- Verizon is slated to report Q1 2016 earnings on Apr. 21 2016.
- Verizon is expected to report modest revenue and earnings after the sale of part of its high-margin wireline business.
- Verizon's business, however, has been doing well even as rivals continue cutting prices to compete. This bodes well for the stock.
Giant wireless carrier Verizon (NYSE:VZ) is slated to report Q1 2016 earnings on Apr. 21, 2016 after market close. Wall Street consensus calls for revenue of $32.64B, good for 1% Y/Y growth and EPS of $1.07, up 4.9% Y/Y. Meanwhile Verizon did not give Q1 guidance but rather issued full-year 2016 guidance saying it expects earnings to plateau in 2016 due to several factors including sale of its high-margin wireline business in California, Florida, and Texas to Frontier Communications (NASDAQ:FTR) for $8.6B, and the expected capex increase due to the ramping of IoT and video businesses.

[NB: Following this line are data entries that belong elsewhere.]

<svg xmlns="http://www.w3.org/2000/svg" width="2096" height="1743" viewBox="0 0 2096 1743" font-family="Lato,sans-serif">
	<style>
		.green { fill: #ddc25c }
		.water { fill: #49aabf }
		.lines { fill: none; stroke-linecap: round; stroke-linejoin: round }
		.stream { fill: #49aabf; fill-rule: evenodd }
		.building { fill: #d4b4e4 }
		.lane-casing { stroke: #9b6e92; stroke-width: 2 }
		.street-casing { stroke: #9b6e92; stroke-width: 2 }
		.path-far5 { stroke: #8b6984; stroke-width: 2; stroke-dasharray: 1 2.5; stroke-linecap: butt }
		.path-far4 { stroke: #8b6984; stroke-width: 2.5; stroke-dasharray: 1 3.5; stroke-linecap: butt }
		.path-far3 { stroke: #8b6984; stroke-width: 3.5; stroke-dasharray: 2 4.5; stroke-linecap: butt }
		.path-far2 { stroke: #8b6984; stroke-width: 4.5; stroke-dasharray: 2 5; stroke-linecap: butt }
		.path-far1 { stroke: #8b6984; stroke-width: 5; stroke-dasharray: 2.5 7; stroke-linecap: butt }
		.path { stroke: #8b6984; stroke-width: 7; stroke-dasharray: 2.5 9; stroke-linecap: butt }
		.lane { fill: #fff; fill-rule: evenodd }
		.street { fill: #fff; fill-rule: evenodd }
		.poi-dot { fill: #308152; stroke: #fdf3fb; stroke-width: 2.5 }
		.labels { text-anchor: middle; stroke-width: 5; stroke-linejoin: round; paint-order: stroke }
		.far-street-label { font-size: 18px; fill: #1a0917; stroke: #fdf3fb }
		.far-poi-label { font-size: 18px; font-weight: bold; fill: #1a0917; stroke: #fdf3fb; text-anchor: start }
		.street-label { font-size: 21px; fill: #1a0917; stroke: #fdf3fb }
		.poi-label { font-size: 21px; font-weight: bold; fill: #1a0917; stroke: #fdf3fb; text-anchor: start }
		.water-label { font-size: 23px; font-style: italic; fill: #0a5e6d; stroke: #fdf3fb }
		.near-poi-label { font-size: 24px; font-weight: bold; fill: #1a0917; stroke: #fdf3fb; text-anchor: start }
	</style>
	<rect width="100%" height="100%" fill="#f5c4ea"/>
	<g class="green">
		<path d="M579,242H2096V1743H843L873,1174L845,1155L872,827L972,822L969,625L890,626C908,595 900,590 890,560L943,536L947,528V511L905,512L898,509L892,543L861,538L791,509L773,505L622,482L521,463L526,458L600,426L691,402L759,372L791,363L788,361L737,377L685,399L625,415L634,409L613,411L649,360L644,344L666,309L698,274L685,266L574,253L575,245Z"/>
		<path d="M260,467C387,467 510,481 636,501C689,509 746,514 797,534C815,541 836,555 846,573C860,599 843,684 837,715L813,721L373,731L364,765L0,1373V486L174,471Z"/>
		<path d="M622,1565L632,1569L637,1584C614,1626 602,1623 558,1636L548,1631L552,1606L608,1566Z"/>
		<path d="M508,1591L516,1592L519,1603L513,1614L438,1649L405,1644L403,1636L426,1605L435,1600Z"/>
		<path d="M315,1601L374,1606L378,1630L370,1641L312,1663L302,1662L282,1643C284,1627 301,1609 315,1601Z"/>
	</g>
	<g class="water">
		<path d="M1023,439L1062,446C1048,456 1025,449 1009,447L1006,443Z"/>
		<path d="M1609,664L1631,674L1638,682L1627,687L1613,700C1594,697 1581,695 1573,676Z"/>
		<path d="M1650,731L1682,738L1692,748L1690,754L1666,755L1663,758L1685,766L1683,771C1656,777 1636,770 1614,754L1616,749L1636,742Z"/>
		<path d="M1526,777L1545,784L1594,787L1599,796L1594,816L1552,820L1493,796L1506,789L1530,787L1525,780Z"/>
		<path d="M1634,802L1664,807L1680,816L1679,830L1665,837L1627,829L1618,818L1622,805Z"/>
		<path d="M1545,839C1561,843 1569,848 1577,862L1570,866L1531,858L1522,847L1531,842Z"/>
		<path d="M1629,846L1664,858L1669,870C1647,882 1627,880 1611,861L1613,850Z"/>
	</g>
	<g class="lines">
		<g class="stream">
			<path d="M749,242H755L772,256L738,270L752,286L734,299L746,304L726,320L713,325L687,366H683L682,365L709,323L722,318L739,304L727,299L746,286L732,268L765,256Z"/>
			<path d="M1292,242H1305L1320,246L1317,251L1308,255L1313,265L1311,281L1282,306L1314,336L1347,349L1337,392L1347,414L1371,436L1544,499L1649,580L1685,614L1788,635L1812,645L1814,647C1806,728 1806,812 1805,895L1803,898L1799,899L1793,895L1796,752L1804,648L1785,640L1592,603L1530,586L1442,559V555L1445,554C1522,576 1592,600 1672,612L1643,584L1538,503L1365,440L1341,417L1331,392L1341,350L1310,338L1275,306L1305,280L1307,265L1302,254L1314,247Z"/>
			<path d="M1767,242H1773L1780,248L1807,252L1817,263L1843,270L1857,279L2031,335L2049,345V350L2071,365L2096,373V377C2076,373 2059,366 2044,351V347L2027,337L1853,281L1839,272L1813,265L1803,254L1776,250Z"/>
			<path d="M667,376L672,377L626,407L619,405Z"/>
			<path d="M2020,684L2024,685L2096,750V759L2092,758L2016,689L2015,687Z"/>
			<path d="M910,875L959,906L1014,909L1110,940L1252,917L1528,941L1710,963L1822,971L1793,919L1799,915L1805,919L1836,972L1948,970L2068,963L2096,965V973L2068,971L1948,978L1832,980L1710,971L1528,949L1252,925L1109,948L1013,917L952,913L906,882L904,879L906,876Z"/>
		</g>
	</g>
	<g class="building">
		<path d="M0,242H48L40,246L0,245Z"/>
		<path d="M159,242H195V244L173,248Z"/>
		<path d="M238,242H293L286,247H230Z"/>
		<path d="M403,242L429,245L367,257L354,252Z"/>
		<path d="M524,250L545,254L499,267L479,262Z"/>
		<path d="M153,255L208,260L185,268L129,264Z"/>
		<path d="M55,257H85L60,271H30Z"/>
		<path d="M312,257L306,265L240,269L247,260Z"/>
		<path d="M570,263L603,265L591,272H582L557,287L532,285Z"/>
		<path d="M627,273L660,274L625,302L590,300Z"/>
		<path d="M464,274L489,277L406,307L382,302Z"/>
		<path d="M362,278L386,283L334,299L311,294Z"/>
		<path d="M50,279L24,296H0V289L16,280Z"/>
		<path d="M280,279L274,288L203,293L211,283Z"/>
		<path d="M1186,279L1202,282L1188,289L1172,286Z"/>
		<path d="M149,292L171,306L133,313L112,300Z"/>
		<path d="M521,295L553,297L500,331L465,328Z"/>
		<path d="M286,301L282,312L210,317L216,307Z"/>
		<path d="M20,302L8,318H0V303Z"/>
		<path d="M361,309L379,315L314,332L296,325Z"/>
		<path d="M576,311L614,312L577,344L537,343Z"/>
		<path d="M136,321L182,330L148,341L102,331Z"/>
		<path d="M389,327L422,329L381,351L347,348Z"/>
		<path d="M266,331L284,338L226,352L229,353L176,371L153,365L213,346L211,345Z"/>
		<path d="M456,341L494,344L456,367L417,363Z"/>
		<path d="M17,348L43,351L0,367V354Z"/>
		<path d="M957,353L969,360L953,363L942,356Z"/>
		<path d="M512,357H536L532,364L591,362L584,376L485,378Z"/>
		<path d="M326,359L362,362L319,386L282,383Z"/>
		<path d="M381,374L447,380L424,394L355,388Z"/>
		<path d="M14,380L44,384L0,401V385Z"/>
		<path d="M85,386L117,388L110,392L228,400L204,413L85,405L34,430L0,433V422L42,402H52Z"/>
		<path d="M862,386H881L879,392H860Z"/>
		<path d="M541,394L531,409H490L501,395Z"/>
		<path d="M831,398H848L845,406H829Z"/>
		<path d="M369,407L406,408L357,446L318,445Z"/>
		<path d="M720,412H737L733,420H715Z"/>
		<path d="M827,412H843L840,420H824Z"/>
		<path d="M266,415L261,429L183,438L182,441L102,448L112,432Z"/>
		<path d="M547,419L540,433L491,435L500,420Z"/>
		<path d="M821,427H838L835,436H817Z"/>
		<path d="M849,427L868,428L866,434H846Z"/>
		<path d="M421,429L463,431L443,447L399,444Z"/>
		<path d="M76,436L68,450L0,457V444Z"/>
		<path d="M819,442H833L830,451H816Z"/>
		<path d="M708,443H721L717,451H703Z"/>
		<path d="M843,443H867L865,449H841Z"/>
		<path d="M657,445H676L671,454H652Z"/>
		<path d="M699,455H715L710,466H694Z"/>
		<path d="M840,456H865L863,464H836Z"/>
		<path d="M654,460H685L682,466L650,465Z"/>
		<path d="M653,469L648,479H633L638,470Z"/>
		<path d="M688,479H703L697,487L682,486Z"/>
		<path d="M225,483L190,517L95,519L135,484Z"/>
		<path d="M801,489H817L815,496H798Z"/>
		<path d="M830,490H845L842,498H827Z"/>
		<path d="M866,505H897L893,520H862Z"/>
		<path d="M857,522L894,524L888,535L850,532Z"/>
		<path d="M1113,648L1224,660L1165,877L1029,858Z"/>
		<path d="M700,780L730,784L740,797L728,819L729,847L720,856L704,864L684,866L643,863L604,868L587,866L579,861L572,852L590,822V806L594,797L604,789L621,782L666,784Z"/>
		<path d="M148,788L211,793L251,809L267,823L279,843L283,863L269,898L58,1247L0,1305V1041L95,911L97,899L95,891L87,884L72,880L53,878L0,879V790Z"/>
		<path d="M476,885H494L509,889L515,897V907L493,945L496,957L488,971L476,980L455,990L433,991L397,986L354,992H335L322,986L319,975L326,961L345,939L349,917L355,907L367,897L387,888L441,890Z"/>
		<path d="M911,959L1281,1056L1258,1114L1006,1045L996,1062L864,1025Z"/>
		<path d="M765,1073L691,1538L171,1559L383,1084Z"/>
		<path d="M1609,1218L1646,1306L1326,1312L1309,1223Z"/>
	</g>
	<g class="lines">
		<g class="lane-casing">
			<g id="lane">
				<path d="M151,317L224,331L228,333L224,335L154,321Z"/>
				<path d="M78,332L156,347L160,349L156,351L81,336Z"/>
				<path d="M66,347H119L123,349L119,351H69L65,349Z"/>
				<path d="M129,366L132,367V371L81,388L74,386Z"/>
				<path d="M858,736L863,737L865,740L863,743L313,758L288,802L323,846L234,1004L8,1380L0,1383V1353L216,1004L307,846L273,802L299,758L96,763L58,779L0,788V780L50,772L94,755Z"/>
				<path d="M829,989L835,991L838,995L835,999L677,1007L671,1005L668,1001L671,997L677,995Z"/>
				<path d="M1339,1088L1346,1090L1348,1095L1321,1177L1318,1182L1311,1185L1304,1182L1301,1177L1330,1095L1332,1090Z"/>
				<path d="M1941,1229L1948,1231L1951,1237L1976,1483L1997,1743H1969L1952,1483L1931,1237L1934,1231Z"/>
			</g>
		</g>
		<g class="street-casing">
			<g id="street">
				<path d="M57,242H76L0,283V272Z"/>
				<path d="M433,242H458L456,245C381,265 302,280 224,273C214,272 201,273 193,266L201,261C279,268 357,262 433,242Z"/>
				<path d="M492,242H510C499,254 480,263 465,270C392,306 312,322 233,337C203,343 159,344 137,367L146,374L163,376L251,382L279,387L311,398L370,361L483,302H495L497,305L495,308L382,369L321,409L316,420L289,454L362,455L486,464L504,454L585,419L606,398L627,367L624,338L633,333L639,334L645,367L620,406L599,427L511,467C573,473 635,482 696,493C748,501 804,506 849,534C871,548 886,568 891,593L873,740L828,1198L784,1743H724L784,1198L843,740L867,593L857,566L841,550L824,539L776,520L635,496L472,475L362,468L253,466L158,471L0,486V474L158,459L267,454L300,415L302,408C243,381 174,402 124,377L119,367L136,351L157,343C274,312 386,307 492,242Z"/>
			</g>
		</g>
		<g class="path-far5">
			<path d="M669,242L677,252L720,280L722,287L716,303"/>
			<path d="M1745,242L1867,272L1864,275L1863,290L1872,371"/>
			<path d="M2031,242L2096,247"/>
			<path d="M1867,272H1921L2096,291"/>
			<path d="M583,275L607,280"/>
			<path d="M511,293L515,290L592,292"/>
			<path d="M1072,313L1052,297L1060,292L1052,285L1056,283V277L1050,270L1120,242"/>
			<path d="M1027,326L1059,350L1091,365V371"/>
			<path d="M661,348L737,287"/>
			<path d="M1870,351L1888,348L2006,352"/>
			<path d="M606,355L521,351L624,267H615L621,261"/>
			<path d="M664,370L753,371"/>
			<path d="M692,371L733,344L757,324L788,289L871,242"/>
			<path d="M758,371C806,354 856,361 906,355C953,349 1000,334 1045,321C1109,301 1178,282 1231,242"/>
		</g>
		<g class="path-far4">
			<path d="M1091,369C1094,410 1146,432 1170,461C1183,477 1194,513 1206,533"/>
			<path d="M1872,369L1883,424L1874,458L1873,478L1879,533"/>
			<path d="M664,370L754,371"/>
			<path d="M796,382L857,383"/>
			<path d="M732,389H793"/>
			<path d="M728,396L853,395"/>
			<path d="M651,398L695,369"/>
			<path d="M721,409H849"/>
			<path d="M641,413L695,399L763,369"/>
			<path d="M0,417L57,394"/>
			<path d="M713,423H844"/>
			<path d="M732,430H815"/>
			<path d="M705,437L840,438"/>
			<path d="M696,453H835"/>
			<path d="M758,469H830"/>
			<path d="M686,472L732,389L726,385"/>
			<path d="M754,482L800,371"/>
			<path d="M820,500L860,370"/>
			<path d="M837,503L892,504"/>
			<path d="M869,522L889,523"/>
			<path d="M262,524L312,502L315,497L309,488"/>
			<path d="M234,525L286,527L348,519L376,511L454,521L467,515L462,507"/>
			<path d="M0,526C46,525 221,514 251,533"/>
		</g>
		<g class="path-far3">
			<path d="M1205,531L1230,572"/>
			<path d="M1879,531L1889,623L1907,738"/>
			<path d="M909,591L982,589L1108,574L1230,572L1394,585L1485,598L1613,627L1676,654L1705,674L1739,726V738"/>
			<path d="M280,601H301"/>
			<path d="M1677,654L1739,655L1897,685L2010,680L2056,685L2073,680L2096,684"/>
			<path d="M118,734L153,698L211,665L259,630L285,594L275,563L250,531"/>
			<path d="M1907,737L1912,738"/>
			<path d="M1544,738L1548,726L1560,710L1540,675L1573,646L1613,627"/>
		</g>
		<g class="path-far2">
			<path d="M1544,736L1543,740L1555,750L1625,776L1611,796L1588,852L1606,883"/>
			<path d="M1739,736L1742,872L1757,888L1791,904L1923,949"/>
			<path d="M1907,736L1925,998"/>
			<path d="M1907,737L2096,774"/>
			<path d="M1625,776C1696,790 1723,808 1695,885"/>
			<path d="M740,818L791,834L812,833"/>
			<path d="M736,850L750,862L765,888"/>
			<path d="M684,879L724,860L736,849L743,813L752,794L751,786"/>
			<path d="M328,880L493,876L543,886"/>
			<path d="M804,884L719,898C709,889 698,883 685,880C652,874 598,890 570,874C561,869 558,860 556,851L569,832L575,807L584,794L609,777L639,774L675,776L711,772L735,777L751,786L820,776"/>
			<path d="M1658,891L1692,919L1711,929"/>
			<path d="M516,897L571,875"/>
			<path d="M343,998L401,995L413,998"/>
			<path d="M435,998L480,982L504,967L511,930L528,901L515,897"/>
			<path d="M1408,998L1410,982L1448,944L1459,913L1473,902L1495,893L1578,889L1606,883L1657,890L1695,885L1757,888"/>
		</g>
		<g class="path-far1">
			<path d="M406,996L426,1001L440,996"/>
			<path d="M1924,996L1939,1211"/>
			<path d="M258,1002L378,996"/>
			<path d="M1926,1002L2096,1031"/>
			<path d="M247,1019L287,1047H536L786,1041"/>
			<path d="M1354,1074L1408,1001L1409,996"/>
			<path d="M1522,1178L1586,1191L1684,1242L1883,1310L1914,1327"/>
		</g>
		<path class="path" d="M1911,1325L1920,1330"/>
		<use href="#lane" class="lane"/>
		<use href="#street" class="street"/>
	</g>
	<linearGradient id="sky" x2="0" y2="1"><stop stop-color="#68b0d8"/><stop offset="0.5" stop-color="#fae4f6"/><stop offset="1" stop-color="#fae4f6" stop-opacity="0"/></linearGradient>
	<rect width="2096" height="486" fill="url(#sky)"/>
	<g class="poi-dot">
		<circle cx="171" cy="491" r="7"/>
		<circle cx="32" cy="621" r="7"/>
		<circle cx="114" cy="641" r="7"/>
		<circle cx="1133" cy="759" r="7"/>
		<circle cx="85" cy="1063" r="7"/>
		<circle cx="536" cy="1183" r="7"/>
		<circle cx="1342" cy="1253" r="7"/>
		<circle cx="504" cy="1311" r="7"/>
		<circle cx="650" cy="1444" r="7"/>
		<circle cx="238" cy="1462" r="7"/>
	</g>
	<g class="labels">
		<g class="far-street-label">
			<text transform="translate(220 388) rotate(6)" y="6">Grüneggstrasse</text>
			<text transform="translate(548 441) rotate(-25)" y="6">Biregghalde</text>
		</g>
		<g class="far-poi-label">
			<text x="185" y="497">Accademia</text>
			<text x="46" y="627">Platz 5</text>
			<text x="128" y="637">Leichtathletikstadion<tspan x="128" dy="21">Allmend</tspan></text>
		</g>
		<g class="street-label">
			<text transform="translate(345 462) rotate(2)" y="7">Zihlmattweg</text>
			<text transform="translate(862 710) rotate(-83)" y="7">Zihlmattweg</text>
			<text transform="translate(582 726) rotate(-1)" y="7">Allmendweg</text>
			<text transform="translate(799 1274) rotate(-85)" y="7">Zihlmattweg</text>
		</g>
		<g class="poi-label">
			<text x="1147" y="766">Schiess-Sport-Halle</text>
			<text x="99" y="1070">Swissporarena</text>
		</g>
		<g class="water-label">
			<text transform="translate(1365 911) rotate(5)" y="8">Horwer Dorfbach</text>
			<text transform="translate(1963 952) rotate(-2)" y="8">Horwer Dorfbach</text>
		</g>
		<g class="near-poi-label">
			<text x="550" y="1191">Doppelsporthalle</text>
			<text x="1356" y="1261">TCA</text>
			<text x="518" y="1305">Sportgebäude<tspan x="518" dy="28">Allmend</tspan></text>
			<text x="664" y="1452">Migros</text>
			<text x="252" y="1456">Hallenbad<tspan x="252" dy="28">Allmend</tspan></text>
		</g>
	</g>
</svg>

Verizon has managed to beat earnings estimates for the last four consecutive quarters. During the fourth quarter of 2015, Verizon beat consensus revenue estimate by $190M and the earnings consensus by $0.01.
Verizon Quarterly Earnings Surprise History
Huge Wireline Strike Weighing Down on Verizon Stock
Verizon stock has lost about 6% over the past couple of days after nearly 40,000 of its wireline workers, represented by both Communications Workers of America and the International Brotherhood of Electrical Workers, downed their tools on Wednesday. The workers' bone of contention is that Verizon has been pushing for offshoring and outsourcing and that the telecom giant has also failed to meet its network build-out obligations in Philadelphia and New York, as well as upgrading slow-playing FiOS in other cities. These workers have been working without a contract since last August.
Although Verizon's management reiterated its earlier call saying it's well-prepared for the strike, its effect on the company and Verizon stock cannot be underestimated considering that it's the largest work stoppage in the U.S. in many years. Prior to the strike Verizon stock had made strong gains of 11% YTD and the fiasco could easily end up wiping off those gains.
Verizon's Core Business Doing Well
That strike aside, Verizon's core business has been doing well. Verizon net additions (wireless, wireline, and FiOS) have remained positive while churn has been declining which is a very good trend. During the fourth quarter, net additions totaled 1.5M bringing the year's total additions to 4.5M. Verizon finished 2015 with 112.1M retail connections (up 3.6% Y/Y) and 106.5M postpaid connections (up 4.4% Y/Y). Retail postpaid churn fell to 0.96% from 1.04% a year prior.
Verizon's FiOS, a service that bundles phone, Internet, and TV, was a mixed bag with increasing Internet penetration (41.8% vs. 41.1% the year before) but declining video penetration (35.3% vs. 35.8% the prior year). FiOS net subscriber additions though remaining positive, fell to their lowest level since the company launched the service. Internet connections were up 99,000 while video connections increased by 20,000. Verizon finished the year with 7M Internet subscribers(up 6.3% Y/Y) and another 5.8M video subscribers( up 3.3% Y/Y).
Verizon has lately been investing heavily in video and bought AOL in 2015 to get a hold of its video assets. Verizon is also looking to acquire Yahoo's (NASDAQ:YHOO) core assets primarily in a bid to acquire the company's video infrastructure and combine it with that of AOL.
Verizon promised to give investors insights into how its new Go90 video service has been performing in 2016. The company has now set its eyes on the market for data and eyeballs. According to Wall Street analyst Craig Moffett:
"Verizon is turning its attention to its vast trove of information about the comings and goings of its 100M wireless users ... Their goal is to reinvent the advertising business."
The fact that Verizon's subscriber base has kept growing despite the company's refusal to engage in price competition with its rivals speaks well of the brand. Verizon has always insisted that it's not willing to cut prices to the bone but is more interested in delivering high-quality services. In contrast, smaller rival Sprint (NYSE:S) has been engaging in a 50%-off competitive promotion for months.
Prior to the huge strike, Verizon stock had been doing well due to the ongoing market weakness. Verizon is viewed by investors as a good defensive play due to its high dividend yield and relatively stable business. The effects of the strike could keep the stock depressed for months. But over a 6-12 month horizon, Verizon stock is likely to make good gains, especially if the markets continue being choppy.